Once you've started, identify a few friends who are either great designers or at least who really know what they're talking about. Don't show it to random people who will say "yeah I guess that's good." That means "I don't know much about design, but that doesn't offend me so I guess it's okay." That's not helpful.

Also, http://kuler.adobe.com is pretty cool for picking color schemes.

Before and after articles on redesigns of web sites and print materials are really helpful as well.

Lastly, find some computer programs (NOT web apps) that look really good and stare at them until your eyes hurt. Safari is one of my favorites - it looks great, but everything that makes it look great is incredibly subtle - The font rendering on the bookmark bar has a nearly invisible bevel, which inverts on mouseover (for instance).

EDIT: After an hour or so, I realized that parts of this came off kind of arrogant. I am not an amazing hacker or the best audio engineer - I just wanted to relate growth in those disciplines to growth in design skills as well.

So how did you develop your ear? Any details appreciated.
Hah! I listened to LOTS of music, good and bad. I went to tons of local shows and tried to figure out why the bands that sucked sucked and why the bands that rocked rocked, even when the bands that rocked were playing very simple music. I also did a whole bunch of recording, and spent a lot of time tweaking settings to try to figure out why my guitars sounded crappy and such. Eventually I figured out that the solid bands sound 100X better because they know how to get the right sounds from their instruments... and thus I began learning about amp manufacturers and popular models (can you tell me what the differences are between the distorted tones on a Marshall JCM half stack, a Vox AC30, and a Fender Twin? What about between pinstripe and coated drum heads? Picked and fingered bass? What's a "scooped" sound?)

And then there's just giving my mixes to people and listening when they tell me what's wrong.

I like inkscape from inkscape.org better than GIMP and there are lots of tutorials around that tool.
haha... I have the opposite problem of being a good designer but a crappy programmer.
Actualy I think it is a matter of practise.

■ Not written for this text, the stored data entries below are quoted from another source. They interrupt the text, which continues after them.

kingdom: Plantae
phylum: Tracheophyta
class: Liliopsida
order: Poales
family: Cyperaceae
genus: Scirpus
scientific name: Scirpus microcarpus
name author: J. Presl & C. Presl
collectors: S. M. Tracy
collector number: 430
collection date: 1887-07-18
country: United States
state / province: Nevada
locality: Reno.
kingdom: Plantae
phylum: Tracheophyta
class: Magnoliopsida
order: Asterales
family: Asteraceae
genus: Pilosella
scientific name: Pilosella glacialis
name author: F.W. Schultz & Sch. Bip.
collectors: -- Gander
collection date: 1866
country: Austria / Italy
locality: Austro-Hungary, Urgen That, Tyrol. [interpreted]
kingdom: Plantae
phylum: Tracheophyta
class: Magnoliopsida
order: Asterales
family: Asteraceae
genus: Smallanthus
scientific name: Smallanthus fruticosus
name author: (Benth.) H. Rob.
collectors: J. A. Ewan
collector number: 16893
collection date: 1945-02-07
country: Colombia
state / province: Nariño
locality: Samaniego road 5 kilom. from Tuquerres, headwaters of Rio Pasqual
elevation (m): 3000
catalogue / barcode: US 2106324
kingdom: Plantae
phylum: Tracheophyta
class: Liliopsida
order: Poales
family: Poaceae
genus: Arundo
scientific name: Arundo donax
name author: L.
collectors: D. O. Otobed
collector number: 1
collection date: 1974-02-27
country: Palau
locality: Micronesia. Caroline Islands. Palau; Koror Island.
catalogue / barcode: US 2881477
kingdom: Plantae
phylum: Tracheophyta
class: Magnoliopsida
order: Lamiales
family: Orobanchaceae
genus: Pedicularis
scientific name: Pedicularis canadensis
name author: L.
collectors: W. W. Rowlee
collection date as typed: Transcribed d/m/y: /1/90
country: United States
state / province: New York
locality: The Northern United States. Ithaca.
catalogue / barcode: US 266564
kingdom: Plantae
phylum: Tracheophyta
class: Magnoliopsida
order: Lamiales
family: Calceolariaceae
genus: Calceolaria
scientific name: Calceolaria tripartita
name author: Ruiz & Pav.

I am a fairly ok coder (django and python :D), but I am not exactly artistic. But I attribute that to "oh i am a good coder, so its ok for me to not put in the effort to learn UI and Design skills" mentality. Note that this is not something I do actively. I do try and make an effort to read UI books but the effort is no way even close to what I do trying to tinker with all things coding related. Unfortunately, while there is an element of genius/talent/"born with it", it is ultimately a matter of hard work (a saying about perspiration and inspiration by Edison comes to mind).